Challenge 1: From the judgment, extract the stretch from "This appeal is" through "Allowances Act 2001." word for word.
Challenge 2: According to the judgment, what was the disputed capital expenditure spent on?

Case No: C3/2003/2026
Neutral Citation Number: [2004] EWCA Civ 391
IN THE SUPREME COURT OF JUDICATURE
COURT OF APPEAL (CIVIL DIVISION)

ON APPEAL FROM THE HIGH COURT

CHANCERY DIVISION

MR JUSTICE HART

Royal Courts of Justice

Strand, London, WC2A 2LL

Date: Wednesday 31st March 2004

Before :

LORD JUSTICE POTTER

LORD JUSTICE MUMMERY

and

LORD JUSTICE SCOTT BAKER

Between :

LINGFIELD PARK (1991) LIMITED

Appellant

- and -

SHOVE

Respondent

MR DAVID MILNE QC & MISS ELIZABETH WILSON (instructed by Nicholson Graham & Jones) for the Appellant

MR TIMOTHY BRENNAN QC (instructed by the Solicitor of Inland Revenue) for the Respondent

Hearing dates : 15th March 2004

JUDGMENT

Lord Justice Mummery :

Capital Allowances: General

1.

This appeal is about a disputed claim against tax for a large sum of capital expenditure on the installation of an artificial track for horse racing. It turns on whether that item was “plant” within s 24 of the Capital Allowances Act 1990 (the 1990 Act). As there is no statutory definition of “plant,” the capital allowance provisions in the 1990 Act and in the earlier legislation have inevitably attracted a mass of judicial interpretation, which remains relevant, even though the provisions have been repealed, rewritten and replaced in the Capital Allowances Act 2001.

Given entries:

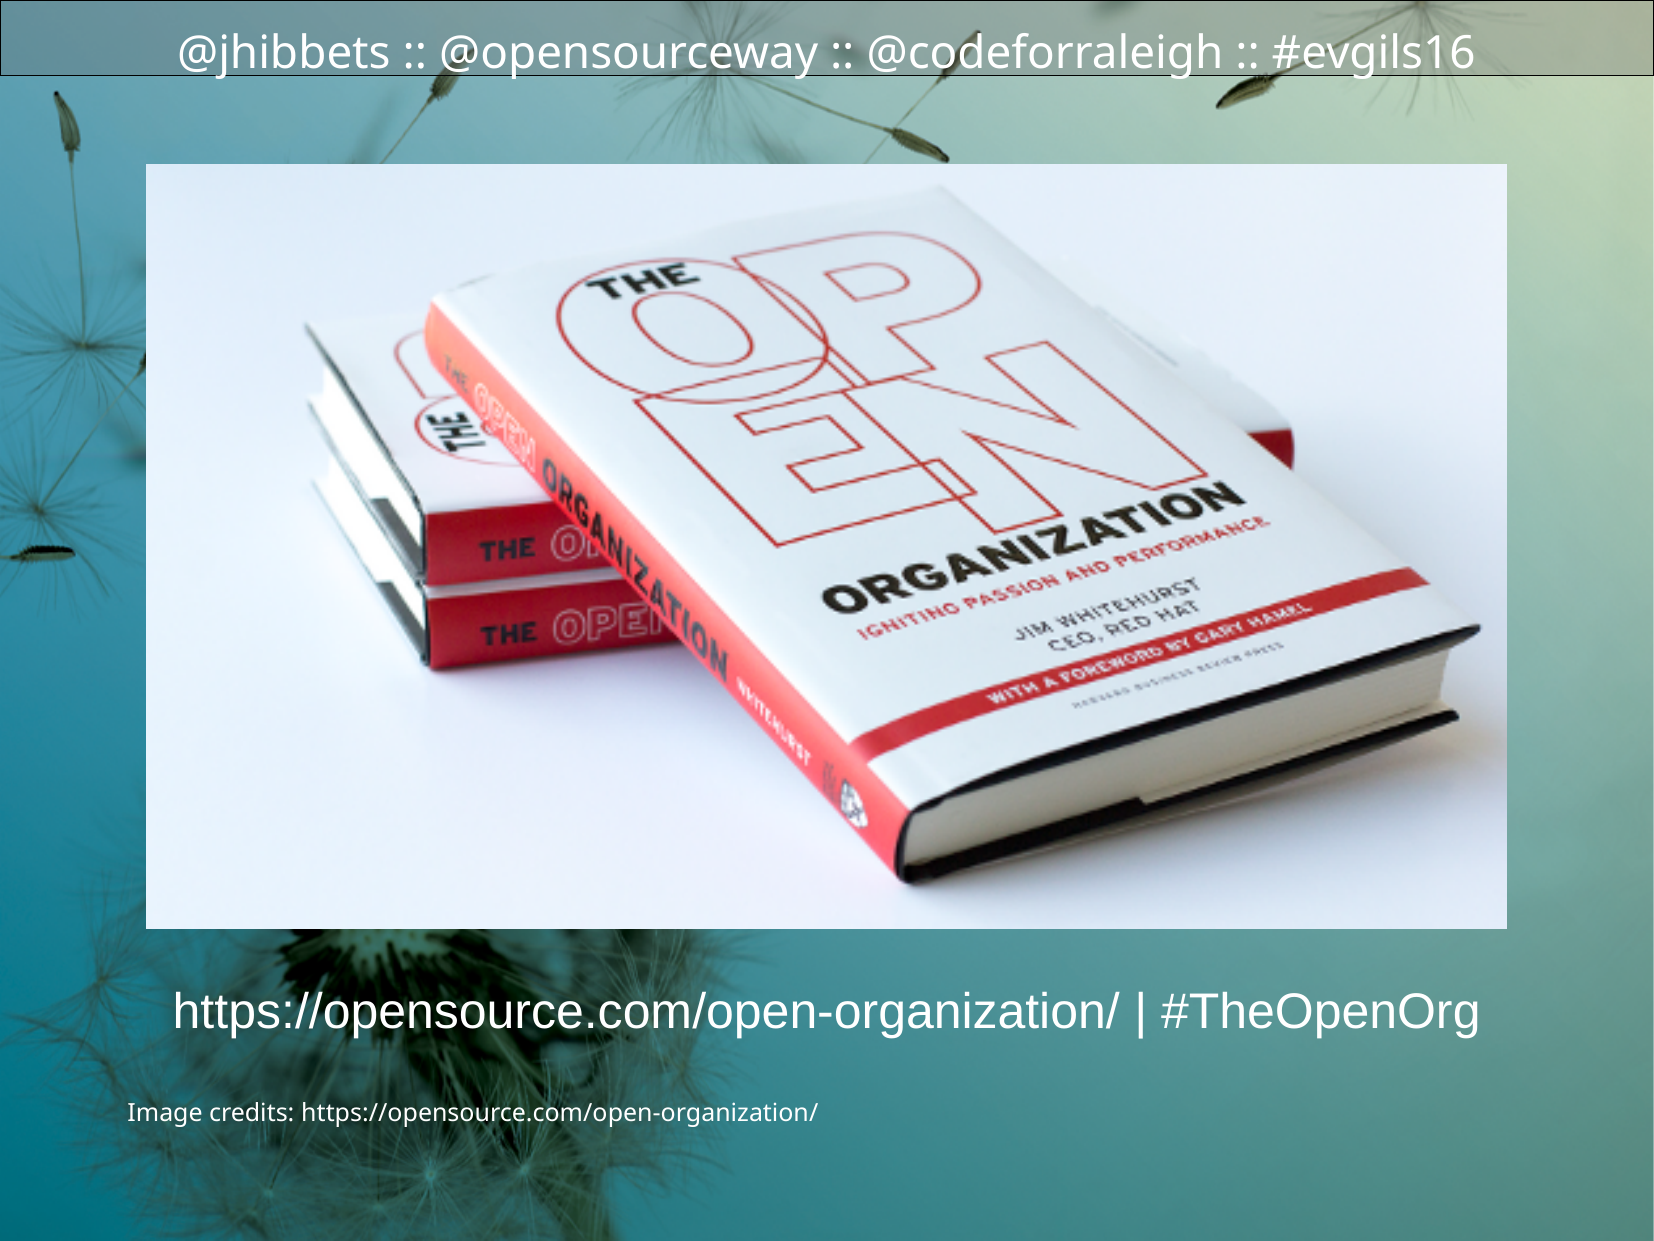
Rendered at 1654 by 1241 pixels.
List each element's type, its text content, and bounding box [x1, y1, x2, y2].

picture [0, 76, 1654, 1241]
text_box Image credits: https://opensource.com/open-organization/ [112, 1087, 843, 1131]
text_box https://opensource.com/open-organization/ | #TheOpenOrg [157, 975, 1497, 1047]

Worked answer 1:
This appeal is about a disputed claim against tax for a large sum of capital expenditure on the installation of an artificial track for horse racing. It turns on whether that item was “plant” within s 24 of the Capital Allowances Act 1990 (the 1990 Act). As there is no statutory definition of “plant,” the capital allowance provisions in the 1990 Act and in the earlier legislation have inevitably attracted a mass of judicial interpretation, which remains relevant, even though the provisions have been repealed, rewritten and replaced in the Capital Allowances Act 2001.

Worked answer 2: The installation of an artificial track for horse racing.